Strength, durability and weather resistance - that's what you're looking for in the walls (internal and external) of your log house or timber home.
Sutton Two Bedrroom Log Cabin

Log Cabin Timber

Strength, durability and weather resistance – that’s what you’re looking for in the walls (internal and external) of your log house or timber home. And we are very proud of the quality of the timber in all of the log cabins we build.

Is Irish Timber Good Enough?

Irish timber is not good enough for your log cabin. The climate in Ireland is excellent for fast-growing timber – it takes 40 years to grow a full size Norway Spruce in Ireland because of the warm, wet climate, while the Norway Spruce we use in our log cabins grows near the Arctic Circle, and takes 150 years!

What are the benefits of slow-growing logs?

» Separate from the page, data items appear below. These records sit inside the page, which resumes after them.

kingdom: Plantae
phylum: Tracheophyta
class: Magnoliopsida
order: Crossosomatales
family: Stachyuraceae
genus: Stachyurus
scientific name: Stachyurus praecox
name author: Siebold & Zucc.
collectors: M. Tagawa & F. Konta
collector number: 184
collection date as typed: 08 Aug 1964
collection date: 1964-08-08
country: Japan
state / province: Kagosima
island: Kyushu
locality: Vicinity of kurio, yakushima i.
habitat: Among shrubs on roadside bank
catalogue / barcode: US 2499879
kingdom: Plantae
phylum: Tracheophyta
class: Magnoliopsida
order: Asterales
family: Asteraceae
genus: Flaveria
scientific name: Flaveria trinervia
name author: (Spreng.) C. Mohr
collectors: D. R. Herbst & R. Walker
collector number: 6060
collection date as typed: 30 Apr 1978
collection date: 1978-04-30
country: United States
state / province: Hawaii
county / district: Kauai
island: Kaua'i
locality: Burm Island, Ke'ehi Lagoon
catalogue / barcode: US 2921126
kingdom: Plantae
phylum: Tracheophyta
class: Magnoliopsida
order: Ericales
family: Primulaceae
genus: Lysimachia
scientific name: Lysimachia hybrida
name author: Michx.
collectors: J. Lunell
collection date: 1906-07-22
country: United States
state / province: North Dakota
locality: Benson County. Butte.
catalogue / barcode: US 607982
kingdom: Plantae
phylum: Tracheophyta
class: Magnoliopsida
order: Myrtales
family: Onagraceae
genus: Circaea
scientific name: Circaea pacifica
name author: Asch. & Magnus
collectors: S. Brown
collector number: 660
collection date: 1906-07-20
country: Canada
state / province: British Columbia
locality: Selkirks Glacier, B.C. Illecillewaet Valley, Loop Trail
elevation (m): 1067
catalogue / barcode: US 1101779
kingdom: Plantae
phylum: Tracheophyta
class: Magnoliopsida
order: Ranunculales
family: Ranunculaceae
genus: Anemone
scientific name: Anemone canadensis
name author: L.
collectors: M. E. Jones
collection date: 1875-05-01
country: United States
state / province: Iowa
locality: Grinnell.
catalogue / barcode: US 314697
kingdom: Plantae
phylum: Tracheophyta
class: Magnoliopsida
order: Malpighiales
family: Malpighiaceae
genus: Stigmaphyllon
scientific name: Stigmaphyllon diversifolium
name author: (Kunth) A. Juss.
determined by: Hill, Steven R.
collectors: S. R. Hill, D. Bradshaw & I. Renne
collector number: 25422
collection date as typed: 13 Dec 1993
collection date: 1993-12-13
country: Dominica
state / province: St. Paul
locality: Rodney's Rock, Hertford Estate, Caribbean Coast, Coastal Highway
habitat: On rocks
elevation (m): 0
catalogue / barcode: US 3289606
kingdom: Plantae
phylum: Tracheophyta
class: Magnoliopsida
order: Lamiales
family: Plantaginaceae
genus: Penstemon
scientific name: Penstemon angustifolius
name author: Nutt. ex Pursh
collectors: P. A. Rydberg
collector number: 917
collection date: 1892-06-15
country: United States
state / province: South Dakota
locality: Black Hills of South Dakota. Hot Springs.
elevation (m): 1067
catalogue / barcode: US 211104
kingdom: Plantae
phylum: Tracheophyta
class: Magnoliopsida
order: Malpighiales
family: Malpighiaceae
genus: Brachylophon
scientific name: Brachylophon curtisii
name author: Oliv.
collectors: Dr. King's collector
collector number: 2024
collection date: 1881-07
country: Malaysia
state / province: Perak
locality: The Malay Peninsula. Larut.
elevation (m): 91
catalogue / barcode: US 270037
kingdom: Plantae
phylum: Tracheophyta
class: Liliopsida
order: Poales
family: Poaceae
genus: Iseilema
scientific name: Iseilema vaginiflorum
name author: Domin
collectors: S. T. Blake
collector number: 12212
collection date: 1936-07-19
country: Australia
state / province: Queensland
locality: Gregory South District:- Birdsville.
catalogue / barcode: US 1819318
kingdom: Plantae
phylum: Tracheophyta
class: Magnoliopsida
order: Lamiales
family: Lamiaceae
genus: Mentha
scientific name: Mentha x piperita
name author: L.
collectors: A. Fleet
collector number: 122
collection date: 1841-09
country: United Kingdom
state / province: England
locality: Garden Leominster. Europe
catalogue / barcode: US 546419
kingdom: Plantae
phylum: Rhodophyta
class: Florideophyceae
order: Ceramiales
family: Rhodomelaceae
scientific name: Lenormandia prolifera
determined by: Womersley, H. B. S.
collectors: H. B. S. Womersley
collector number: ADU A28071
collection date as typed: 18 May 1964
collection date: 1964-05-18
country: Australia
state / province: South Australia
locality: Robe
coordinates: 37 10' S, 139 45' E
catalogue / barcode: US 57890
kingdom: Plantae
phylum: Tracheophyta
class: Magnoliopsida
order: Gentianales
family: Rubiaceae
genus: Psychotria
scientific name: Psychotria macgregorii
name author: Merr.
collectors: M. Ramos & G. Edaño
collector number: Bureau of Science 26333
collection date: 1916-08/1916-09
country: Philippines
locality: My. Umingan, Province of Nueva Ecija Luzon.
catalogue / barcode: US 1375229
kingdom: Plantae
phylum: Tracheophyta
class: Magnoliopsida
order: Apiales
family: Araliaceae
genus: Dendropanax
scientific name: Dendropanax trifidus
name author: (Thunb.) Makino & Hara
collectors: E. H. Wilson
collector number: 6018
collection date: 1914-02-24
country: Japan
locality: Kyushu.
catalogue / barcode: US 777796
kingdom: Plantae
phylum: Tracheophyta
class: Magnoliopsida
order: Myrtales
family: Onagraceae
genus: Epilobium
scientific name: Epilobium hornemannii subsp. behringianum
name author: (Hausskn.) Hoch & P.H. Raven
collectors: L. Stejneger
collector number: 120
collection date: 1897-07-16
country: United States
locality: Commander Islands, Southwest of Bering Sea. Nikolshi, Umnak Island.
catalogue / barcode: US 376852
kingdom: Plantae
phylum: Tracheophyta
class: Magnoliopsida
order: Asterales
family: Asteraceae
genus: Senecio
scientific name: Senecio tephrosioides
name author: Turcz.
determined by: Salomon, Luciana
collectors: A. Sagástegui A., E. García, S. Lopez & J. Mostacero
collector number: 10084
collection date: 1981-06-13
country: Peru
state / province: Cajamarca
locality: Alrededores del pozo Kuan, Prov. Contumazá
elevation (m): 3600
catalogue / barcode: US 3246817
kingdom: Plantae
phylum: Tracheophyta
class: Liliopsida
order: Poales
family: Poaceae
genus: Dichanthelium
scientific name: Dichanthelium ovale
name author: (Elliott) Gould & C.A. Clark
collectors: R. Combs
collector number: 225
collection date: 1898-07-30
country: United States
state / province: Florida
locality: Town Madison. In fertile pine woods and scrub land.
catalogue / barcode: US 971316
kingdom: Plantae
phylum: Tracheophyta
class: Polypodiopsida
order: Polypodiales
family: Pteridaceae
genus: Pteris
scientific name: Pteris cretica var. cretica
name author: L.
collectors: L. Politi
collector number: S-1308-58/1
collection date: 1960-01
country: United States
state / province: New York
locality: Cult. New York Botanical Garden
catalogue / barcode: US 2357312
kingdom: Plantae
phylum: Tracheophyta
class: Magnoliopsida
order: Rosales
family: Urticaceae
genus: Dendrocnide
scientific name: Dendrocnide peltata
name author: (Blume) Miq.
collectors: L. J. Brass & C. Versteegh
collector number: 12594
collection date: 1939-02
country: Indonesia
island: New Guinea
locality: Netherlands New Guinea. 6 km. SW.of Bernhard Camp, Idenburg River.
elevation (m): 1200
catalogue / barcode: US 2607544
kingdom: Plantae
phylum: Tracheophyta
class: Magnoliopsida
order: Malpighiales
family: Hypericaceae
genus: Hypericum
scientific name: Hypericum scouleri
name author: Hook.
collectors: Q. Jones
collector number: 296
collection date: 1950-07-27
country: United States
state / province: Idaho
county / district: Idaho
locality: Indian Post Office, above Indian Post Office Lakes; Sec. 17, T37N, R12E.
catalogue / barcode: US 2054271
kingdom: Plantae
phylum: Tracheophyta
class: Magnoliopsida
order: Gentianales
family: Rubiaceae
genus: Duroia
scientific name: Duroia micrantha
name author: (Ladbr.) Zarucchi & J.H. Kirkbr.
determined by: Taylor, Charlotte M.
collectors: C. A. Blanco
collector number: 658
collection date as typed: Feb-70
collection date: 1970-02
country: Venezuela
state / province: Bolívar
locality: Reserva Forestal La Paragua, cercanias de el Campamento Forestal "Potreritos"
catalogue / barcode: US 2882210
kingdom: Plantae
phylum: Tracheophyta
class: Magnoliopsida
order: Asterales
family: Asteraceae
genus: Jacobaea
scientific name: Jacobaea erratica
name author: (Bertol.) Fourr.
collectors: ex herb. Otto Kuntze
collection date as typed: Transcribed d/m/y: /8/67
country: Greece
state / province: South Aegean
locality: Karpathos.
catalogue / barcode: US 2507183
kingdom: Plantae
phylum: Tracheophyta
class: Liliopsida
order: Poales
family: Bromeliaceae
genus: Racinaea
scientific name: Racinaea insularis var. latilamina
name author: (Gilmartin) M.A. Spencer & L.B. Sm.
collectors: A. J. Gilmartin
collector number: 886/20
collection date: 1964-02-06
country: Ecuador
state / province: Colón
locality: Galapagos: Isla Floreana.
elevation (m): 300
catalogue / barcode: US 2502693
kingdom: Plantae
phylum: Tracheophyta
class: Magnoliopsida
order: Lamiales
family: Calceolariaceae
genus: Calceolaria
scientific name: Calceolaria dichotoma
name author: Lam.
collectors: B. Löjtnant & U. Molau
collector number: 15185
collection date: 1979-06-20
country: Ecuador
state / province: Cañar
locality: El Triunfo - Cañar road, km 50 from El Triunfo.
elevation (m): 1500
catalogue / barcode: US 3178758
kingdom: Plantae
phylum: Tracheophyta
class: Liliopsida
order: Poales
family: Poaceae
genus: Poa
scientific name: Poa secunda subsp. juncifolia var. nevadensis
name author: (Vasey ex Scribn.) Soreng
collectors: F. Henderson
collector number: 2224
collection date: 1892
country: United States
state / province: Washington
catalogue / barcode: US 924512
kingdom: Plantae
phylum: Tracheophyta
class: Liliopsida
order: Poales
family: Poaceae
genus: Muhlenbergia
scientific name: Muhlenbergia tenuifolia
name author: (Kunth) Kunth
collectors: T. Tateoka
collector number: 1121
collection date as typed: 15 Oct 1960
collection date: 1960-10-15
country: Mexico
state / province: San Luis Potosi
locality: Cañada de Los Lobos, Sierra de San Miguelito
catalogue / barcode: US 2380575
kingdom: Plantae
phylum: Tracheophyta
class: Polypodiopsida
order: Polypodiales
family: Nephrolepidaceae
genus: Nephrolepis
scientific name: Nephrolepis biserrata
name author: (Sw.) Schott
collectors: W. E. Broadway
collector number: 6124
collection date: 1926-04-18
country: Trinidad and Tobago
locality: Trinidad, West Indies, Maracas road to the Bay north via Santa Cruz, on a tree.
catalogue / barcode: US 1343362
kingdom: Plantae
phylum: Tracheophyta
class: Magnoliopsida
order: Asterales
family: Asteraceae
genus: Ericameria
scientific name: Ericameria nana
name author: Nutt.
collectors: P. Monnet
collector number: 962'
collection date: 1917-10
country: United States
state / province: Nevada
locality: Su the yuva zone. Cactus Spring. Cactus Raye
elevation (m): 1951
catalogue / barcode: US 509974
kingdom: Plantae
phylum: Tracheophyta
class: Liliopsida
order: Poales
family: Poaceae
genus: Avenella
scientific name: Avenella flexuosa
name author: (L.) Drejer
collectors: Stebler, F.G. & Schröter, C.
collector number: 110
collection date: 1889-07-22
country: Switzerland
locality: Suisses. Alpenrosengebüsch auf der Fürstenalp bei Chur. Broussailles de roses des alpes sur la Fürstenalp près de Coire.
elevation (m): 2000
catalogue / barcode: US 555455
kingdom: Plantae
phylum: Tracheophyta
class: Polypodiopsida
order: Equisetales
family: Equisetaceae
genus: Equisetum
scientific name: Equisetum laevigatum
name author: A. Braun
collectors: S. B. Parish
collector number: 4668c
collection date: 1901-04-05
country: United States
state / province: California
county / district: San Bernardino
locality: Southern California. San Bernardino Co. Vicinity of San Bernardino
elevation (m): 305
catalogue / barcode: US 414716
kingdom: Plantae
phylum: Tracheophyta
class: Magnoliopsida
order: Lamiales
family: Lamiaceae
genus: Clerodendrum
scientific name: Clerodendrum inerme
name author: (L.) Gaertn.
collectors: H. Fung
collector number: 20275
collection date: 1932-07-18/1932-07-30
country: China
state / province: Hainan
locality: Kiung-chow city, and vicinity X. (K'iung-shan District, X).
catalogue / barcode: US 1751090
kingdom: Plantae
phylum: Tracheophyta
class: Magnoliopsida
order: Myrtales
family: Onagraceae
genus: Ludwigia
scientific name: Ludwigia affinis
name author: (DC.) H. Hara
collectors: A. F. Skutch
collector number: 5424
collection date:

The planks used to fabricate our log cabins are long, and precision-engineered. So we need excellent, hard reliable timber that can be depended on, firstly in the manufacturing environment, so that it won’t splinter or chip, and more importantly, in the lifetime of the log house or log cabin, so that it won’t twist or warp.

How to tell the quality of the wood in a log cabin.

Take a look at the end-cut of any wal lin the log cabin you’re viewing- the wood rings need to be very tight, as in the picture below. As you will know, each ring represents a year of growth. Tight rings mean that the tree grew slowly. ( In faster growing timber, the fibres are looser, and the wood is just not up to scratch.)

Tight grain indicates strength, durability and reliability
Quality timber in a log cabin

Slow growth in a tree means strength, as the fibres in the wood are very, very compact, which gives the strength, hardness and durability required for a quality log cabin or timber home.